Scientists at the University of Wisconsin-Madison have begun a major effort to comprehend a poorly understood mechanism that keeps cells working smoothly. They are studying the main pathway that cells use to remove proteins they no longer need or want.
“There is nothing that goes on in a plant or animal that is not touched by this pathway,” says Richard Vierstra, a UW-Madison molecular biologist who is leading the research. “When it isn”t running correctly it can lead to diseases such as Parkinson”s, Alzheimer”s and numerous cancers. What”s even more surprising is that we didn”t know that this mechanism existed until recently.”
Discoveries about the pathway could lead to new approaches for preventing diseases in everything from crops to people, according to Vierstra, who is with the Department of Horticulture. Although he will be studying the pathway in plants, it is virtually identical to the one in animal cells. The National Science Foundation recently awarded Vierstra and colleagues at four other institutions a 4-year, $3.3 million grant to conduct the research.
The ultimate goal of researchers is to modify the pathway to benefit agriculture and medicine. For example, it may be possible to develop plants that resist viral diseases, according to Vierstra. Or, he says, scientists might be able to block the inflammation associated with arthritis, or the muscle wasting that occurs when people are bedridden.
The big question for Vierstra and his colleagues is how the pathway chooses which proteins to degrade. Each living cell is a complex factory that produces thousands of proteins to make its physical structure and its basic cellular machinery. It also produces a second group of 1,000 to 2,000 short-lived proteins that activate various parts of this machinery at the right time and place.

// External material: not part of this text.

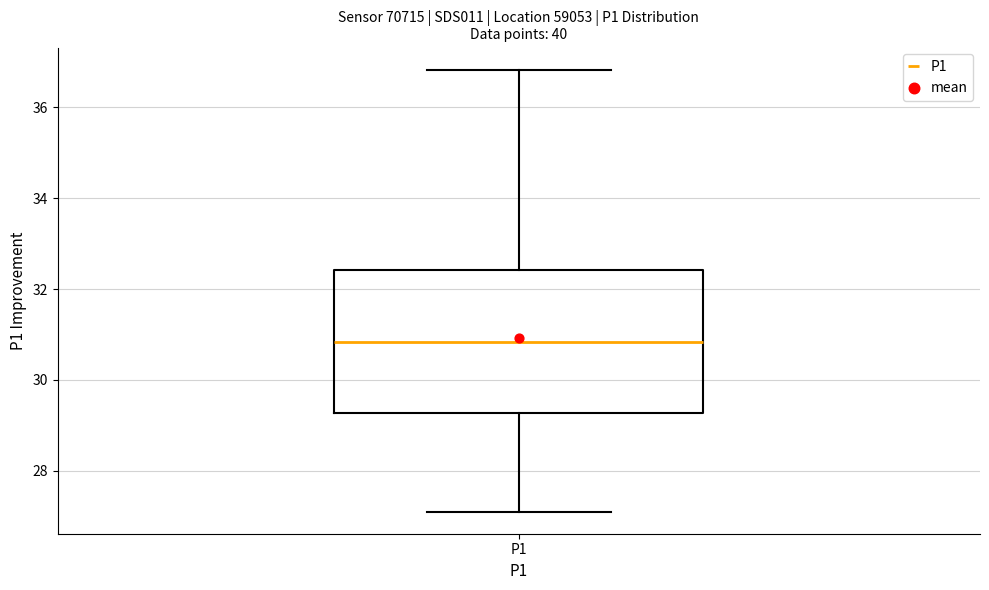

Read this box plot against the y-axis: the position of the median line, the range covered by the box, and the ends of both whiskers. The values are not printed on the chart, so give them approximately, as read against the axis.

median 30.8, box 29.2 to 32.4, whiskers 27.2 to 36.8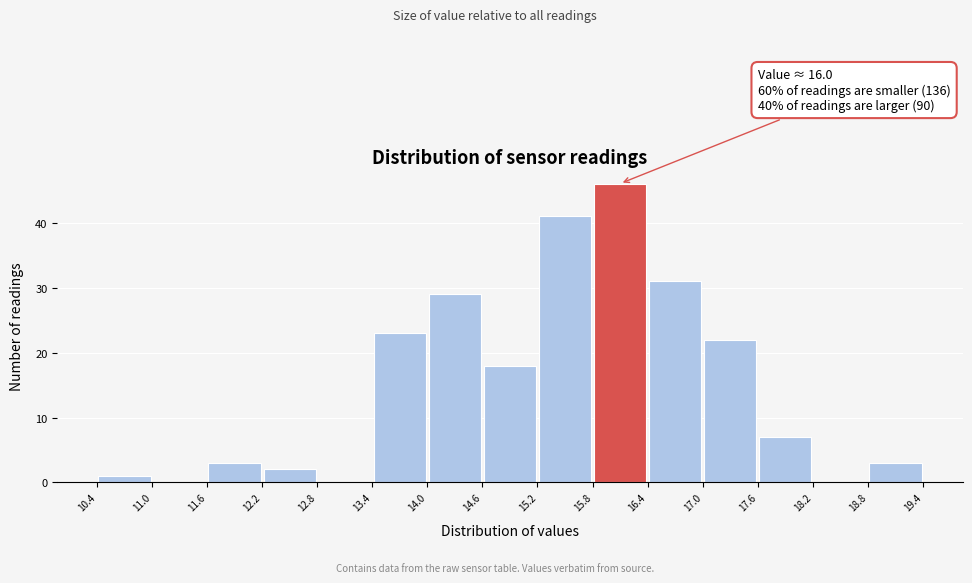

Over which range of the x-axis is the bar tallest?

15.8 to 16.4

A cell isn”t just awash in the same proteins hour after hour. Cells tightly control the mix of proteins to regulate their activities as they change over time. Scientists once thought that cells regulated their activities just by selectively producing these proteins. But it now looks like the metabolic pathways that selectively break down proteins are also critical players – more critical then anyone first thought, Vierstra says.
Protein-breakdown pathways target two groups of proteins. First they screen all the proteins a cell produces to identify the ones that weren”t formed properly. Secondly they identify those short-lived proteins that must be cleared so a cell can change what it”s doing.
“The main pathway must identify which of these 1,000-plus, short-lived proteins to remove, and that”s an immense recognition problem,” Vierstra says. “We are just beginning to learn about these enzymes in plants, and how and why they target specific proteins.”
The main protein breakdown pathway involves hundreds of different enzymes, each of which recognizes a different protein or group of closely related proteins. When an enzyme identifies a protein that should be destroyed, the enzyme attaches a short protein called ubiquitin to it. The attached ubiquitin then serves as a tag, telling the cell to send that protein to a structure that acts as the cell”s garbage disposal. Like a garbage disposal, it has blades that chop proteins into their component amino acids, which can be reused to make new proteins.
Vierstra became interested in how cells destroy proteins in the late 1980s. He was studying phytochrome, a protein that plants make in order to sense light. As night turns to day, plants shift many of their activities.
“We were impressed by how quickly phytochrome disappeared from plant cells after they were exposed to light,” he says. “Scientists were just beginning to work on the ubiquitin protein-breakdown pathway and we were the first to show in nature that ubiquitin became attached to a protein – in this case phytochrome – before it disappeared.”
During the 1990s, Vierstra and those in his laboratory at the College of Agricultural and Life Sciences accelerated their research on the pathway. Now they are trying to identify all the genes and enzymes involved. They are also trying to determine which proteins are the targets for the ubiquitin tag and where that happens inside cells.
The grant is part of a National Science Foundation initiative to discover the functions of all the proteins of Arabidopsis thaliana, a small plant in the mustard family. Researchers use Arabidopsis to study biological processes common to all plants.
Vierstra will use the grant to study the enzymes that allow the pathway to be highly selective. He says that nearly five percent of the genes in Arabidopsis – approximately 1,250 genes – are involved in this mechanism for protein removal.
“That”s an amazing percentage of the genome to devote to one function,” he says. “Given this size there has to be lots of opportunities to change the pathway in ways that benefit agriculture and medicine.”